*** Supplied information Section Begins ***

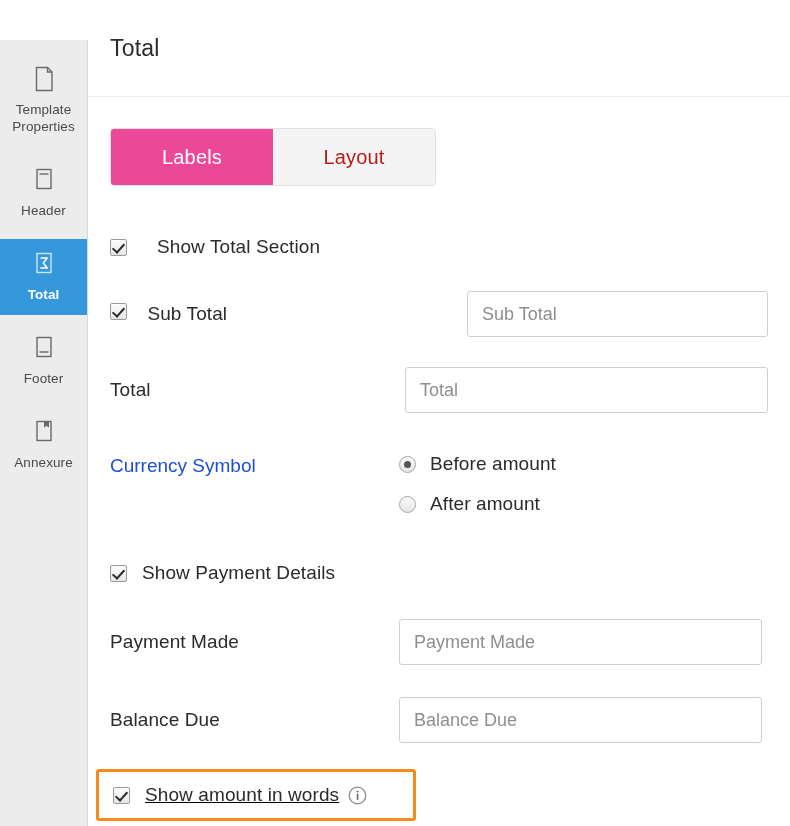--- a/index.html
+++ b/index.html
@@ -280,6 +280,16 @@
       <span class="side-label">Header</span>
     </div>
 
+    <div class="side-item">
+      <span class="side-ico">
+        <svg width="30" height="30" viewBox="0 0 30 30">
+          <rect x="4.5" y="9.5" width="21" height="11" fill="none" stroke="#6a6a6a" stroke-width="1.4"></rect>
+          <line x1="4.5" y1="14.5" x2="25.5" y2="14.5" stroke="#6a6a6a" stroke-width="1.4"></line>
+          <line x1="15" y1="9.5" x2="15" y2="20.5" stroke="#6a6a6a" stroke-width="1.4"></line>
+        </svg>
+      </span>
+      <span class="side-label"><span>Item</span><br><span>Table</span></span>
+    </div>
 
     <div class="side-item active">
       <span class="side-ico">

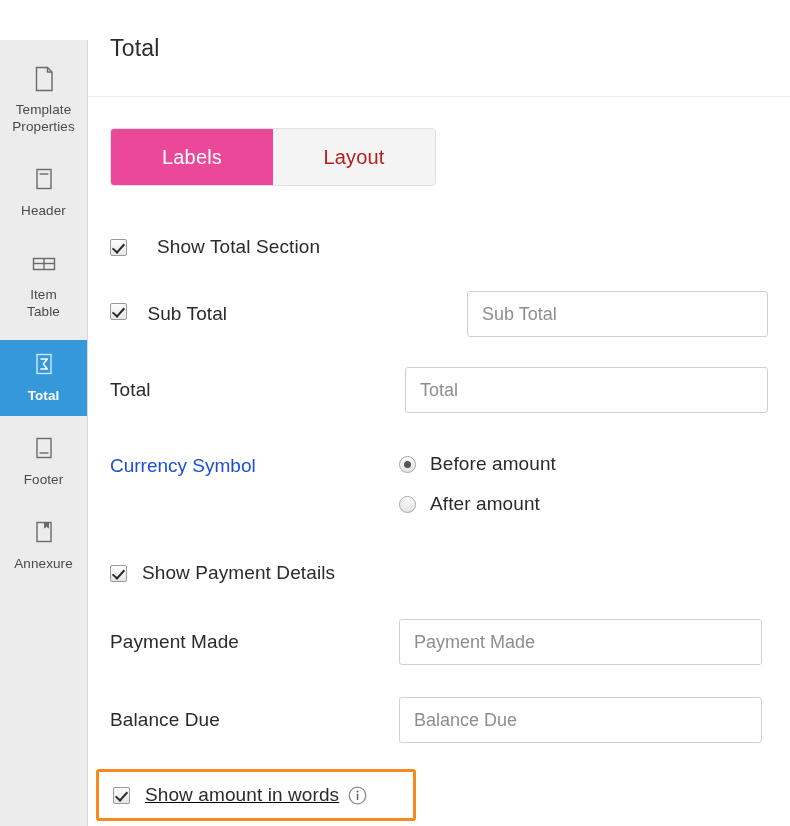--- a/index.html
+++ b/index.html
@@ -191,7 +191,7 @@
     width: 289px;
     min-width: 289px;
     font-size: 19px;
-    color: #1d4ed8;
+    color: #8b5cf6;
     padding-top: 2px;
   }
   .radio-group { display: flex; flex-direction: column; }

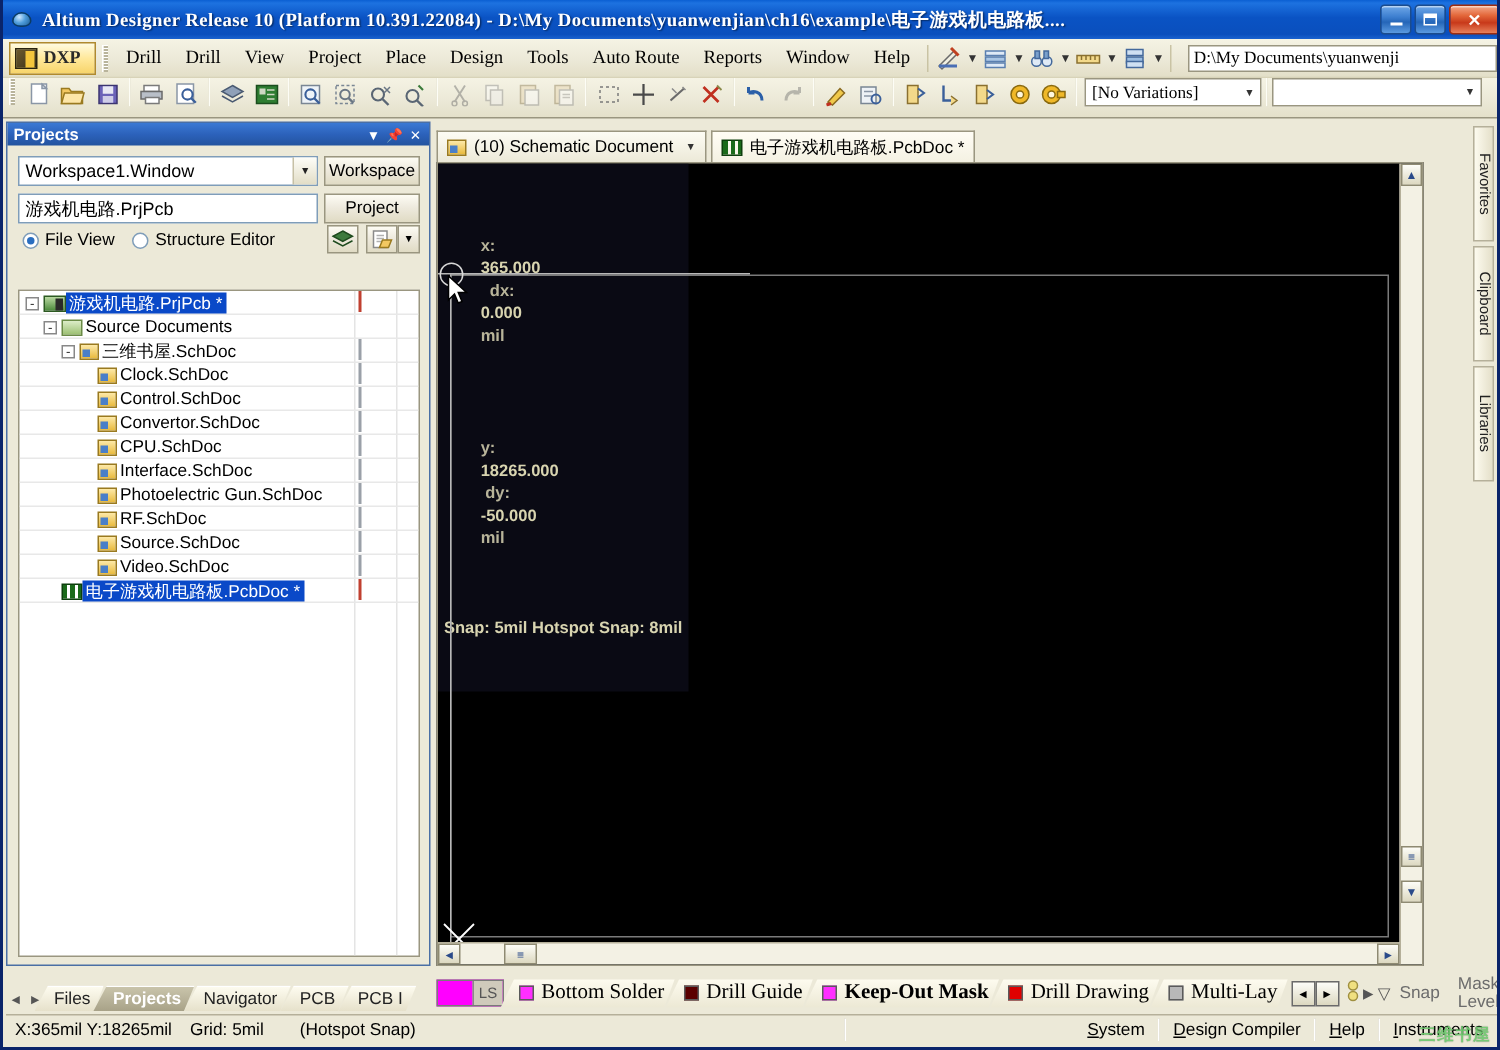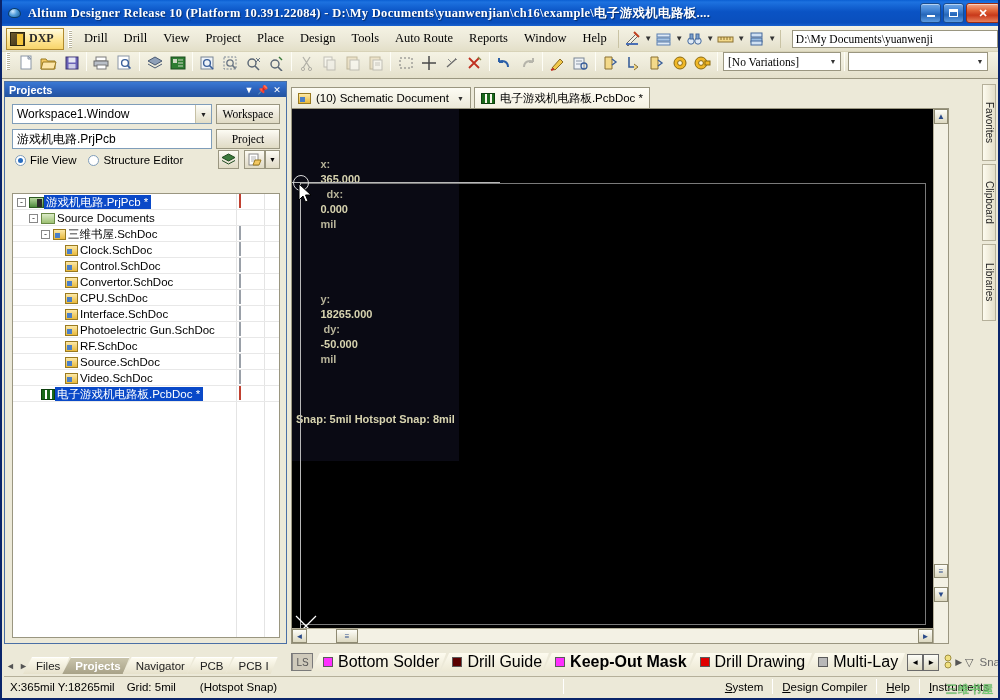--- a/index.html
+++ b/index.html
@@ -135,7 +135,7 @@
   .sqbtn {
     background: linear-gradient(180deg,#fdfcf4 0%,#eeeade 45%,#e0dbc4 100%);
     border:1px solid #9a9680; font-size:11.5px; color:#000;
-    display:flex;align-items:center;justify-content:center;font-family:Liberation Serif, serif;
+    display:flex;align-items:center;justify-content:center;
   }
   .radio-row { display:flex; align-items:center; gap: 4px; font-size:11.5px; }
   .radio { width:11px;height:11px;border-radius:50%;border:1px solid #7f9db9;background:#fff;display:flex;align-items:center;justify-content:center;}

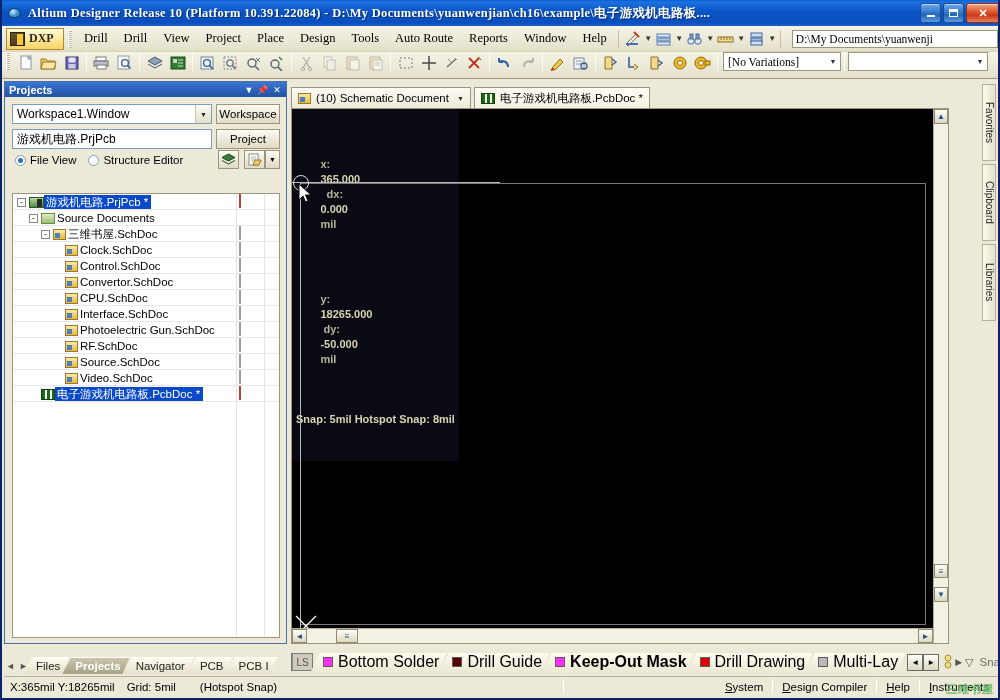--- a/index.html
+++ b/index.html
@@ -247,10 +247,10 @@
   }
   .ltab {
     height:19px; padding: 0 7px 0 12px; display:flex;align-items:center;gap:5px;
-    font-size:16px; color:#000;
+    font-size:14px; color:#000;
     background: linear-gradient(180deg,#fdfbef,#ece8d4);
     clip-path: polygon(9px 0, 100% 0, calc(100% - 7px) 100%, 0 100%);
-    margin-left:-6px; white-space:nowrap;
+    margin-left:-6px; white-space:nowrap;font-family:Liberation Serif, serif;
   }
   .ltab.active { font-weight:bold; }
   .swatch { width:10px;height:10px;border:1px solid #5a5a5a;flex:0 0 10px;}

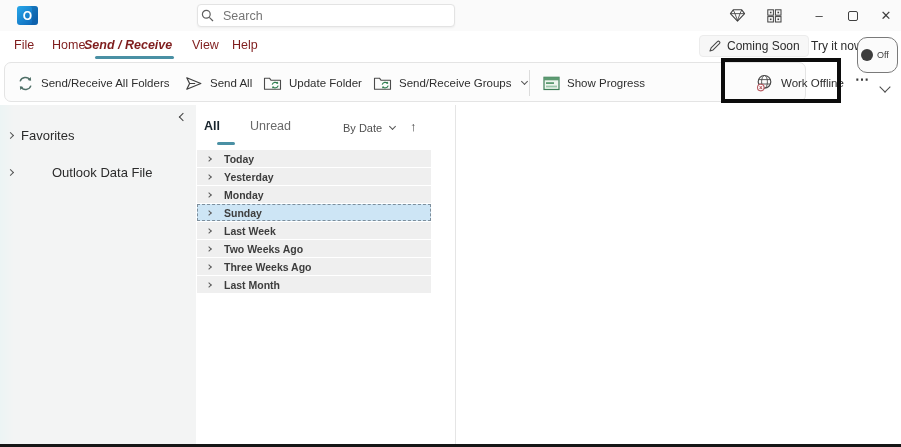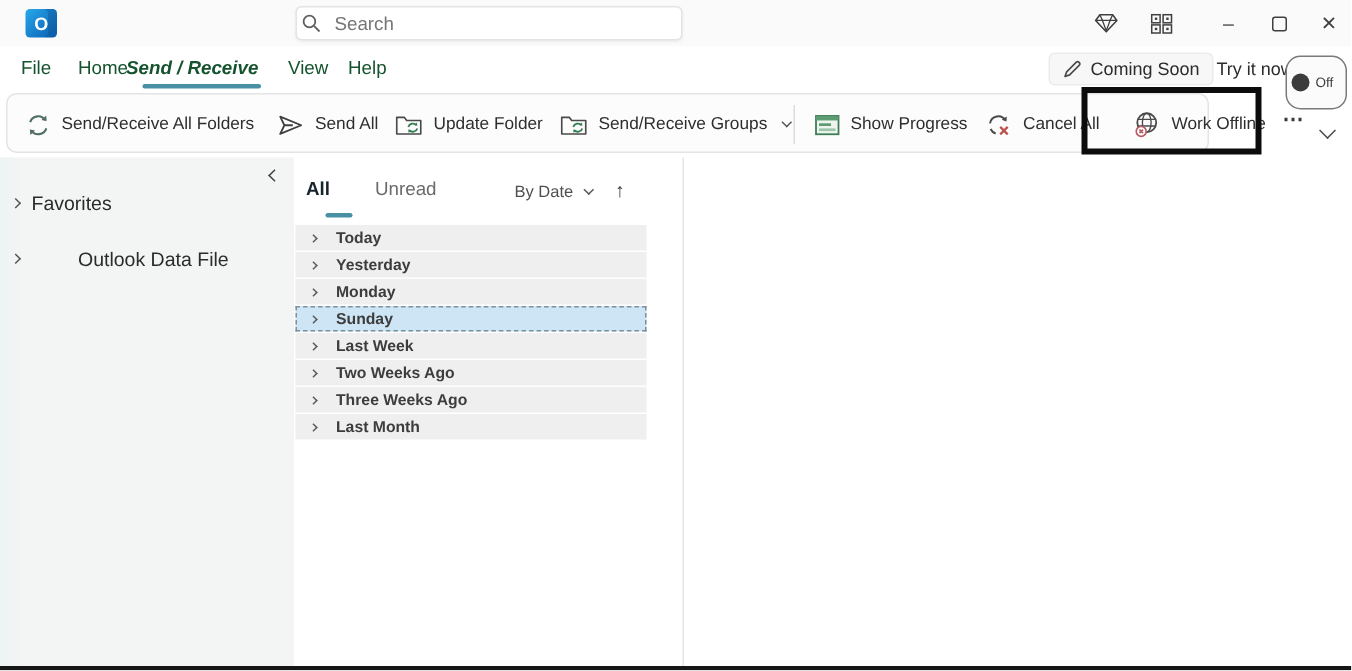--- a/index.html
+++ b/index.html
@@ -23,7 +23,7 @@
 
   
   .menubar { position:absolute; left:0; top:31px; width:901px; height:31px; background:#fff; }
-  .menu-item { position:absolute; top:7px; font-size:12.5px; color:#14532d; }
+  .menu-item { position:absolute; top:7px; font-size:12.5px; color:#7f1d1d; }
   .menu-item.active { font-weight:bold; }
   .menu-underline { position:absolute; left:95px; top:25px; width:79px; height:2.5px; border-radius:2px; background:#4a90a4; }
   .coming-chip { position:absolute; left:699px; top:4px; height:22px; background:#f7f7f7; border:1px solid #ececec;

*** Supplied information Section Ends ***

Determine how many lines of the listing above include the word "bold", and report that number only.

2